Si j'ai bien compris le truc, il s'agit, telle une MacGyverette au brushing actualisé, de se bricoler à l'aide d'un élastique et d'une pièce de monnaie... Une jupe-culotte! Soit l'article le moins seyant de l'histoire de la mode, qu'aucun créateur, même débarrassé de tout tabou, n'est jamais parvenu à glamouriser (voir un salutaire récent papier du Monde à ce propos).
Mais par delà les débats possibles et ouverts sur les aléas des tendances du prêt-à-porter, j'ai surtout envie de demander "Pourquoi?". Pourquoi faudrait-il prendre tant de précautions, quand on est une femme et que l'on n'a pas sacrifié le plaisir de faire ce qu'on veut à celui de porter une jupe (ce qui fait partie d'ailleurs du "faire ce qu'on veut"), pour cacher ses cuisses et empêcher ce drame ultime de la culotte accidentellement visible?
Chaque fois que je me demande, dans une quelconque activité, si on risque de voir ma culotte, je me remémore une anecdote. C'était dans les années 1980 (la référence à McGyver vous a prévenu-es). J'étais en sixième. J'avais sans conteste encore un corps de petite fille, pas le début d'un téton qui pointait, pas l'ombre d'un poil sur le pubis ou sous les aisselles, des hanches droites comme un angle à 180° et peut-être encore un reste de petit bidon rond de bébé. A la réunion parents-enseignants du premier trimestre, la prof de bio ne commenta pas tant mes résultats (j'avais semble-t-il passé haut la main l'épreuve de la dissection de la grenouille) qu'elle ne s'arrêta sur mon comportement en classe et conseilla tout particulièrement à ma mère de m' "apprendre à croiser les jambes". Car, s'il était vrai qu'en bonne élève souffrant d'une forte myopie et donc habituée au premier rang, je ne montrais pour l'heure mon slip qu'au tableau noir et à celle qui y croquait scolairement la physiologie d'un oeil de boeuf, je devais me préparer à ce que bientôt, cette culotte innocemment dévoilée quand je me tenais les jambes parallèles devienne le signe indéniablement interprétable par mes petits camarades de classe et d'autres de mon intention de m'identifier en tant que salope.

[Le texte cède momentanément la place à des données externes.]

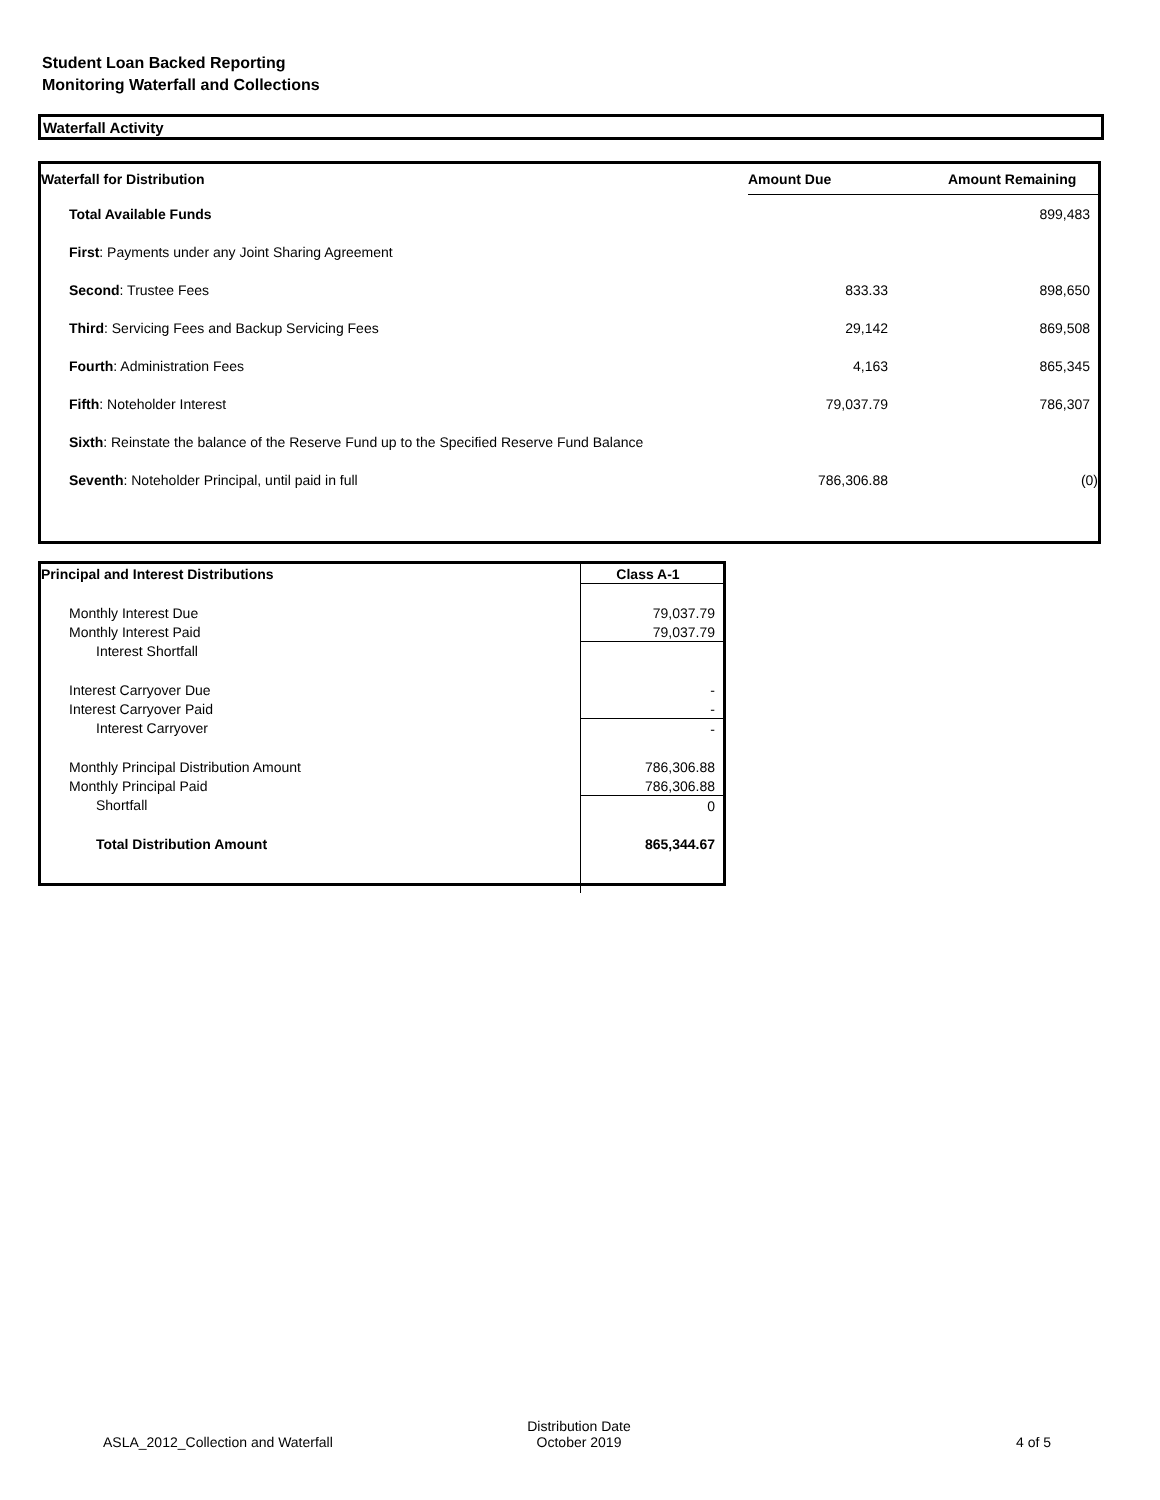Student Loan Backed Reporting
Monitoring Waterfall and Collections
Waterfall Activity
| Waterfall for Distribution | Amount Due | Amount Remaining |
| --- | --- | --- |
| Total Available Funds | | 899,483 |
| First : Payments under any Joint Sharing Agreement | | |
| Second : Trustee Fees | 833.33 | 898,650 |
| Third : Servicing Fees and Backup Servicing Fees | 29,142 | 869,508 |
| Fourth : Administration Fees | 4,163 | 865,345 |
| Fifth : Noteholder Interest | 79,037.79 | 786,307 |
| Sixth : Reinstate the balance of the Reserve Fund up to the Specified Reserve Fund Balance | | |
| Seventh : Noteholder Principal, until paid in full | 786,306.88 | (0) |
| Principal and Interest Distributions | Class A-1 |
| --- | --- |
| Monthly Interest Due | 79,037.79 |
| Monthly Interest Paid | 79,037.79 |
| Interest Shortfall | |
| Interest Carryover Due | - |
| Interest Carryover Paid | - |
| Interest Carryover | - |
| Monthly Principal Distribution Amount | 786,306.88 |
| Monthly Principal Paid | 786,306.88 |
| Shortfall | 0 |
| Total Distribution Amount | 865,344.67 |
ASLA_2012_Collection and Waterfall
Distribution Date
October 2019
4 of 5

Autrement dit, le cours de sciences "naturelles" était aussi là pour m'apprendre à devenir une femme "essentielle", c'est-à-dire une femme qui doit incessamment agir en fonction de la façon dont son environnement perçoit le féminin, parce que c'est comme ça et qu'il est du ressort de celles qui sont nées XX de s'y adapter. A leurs risques et périls, si leur comportement contredit cette vérité indéfiable selon laquelle elles seraient co-responsables de tout ce qui pourrait leur arriver dès lors qu'on les aura soigneusement informées de l'importance de tenir compte des signaux que leur sexe envoie à l'autre : "ne porte pas un décolleté trop profond, tu sais ce que ça signifie", "évite le maquillage trop aguichant, ça en dit long" et surtout "ne montre pas ta culotte".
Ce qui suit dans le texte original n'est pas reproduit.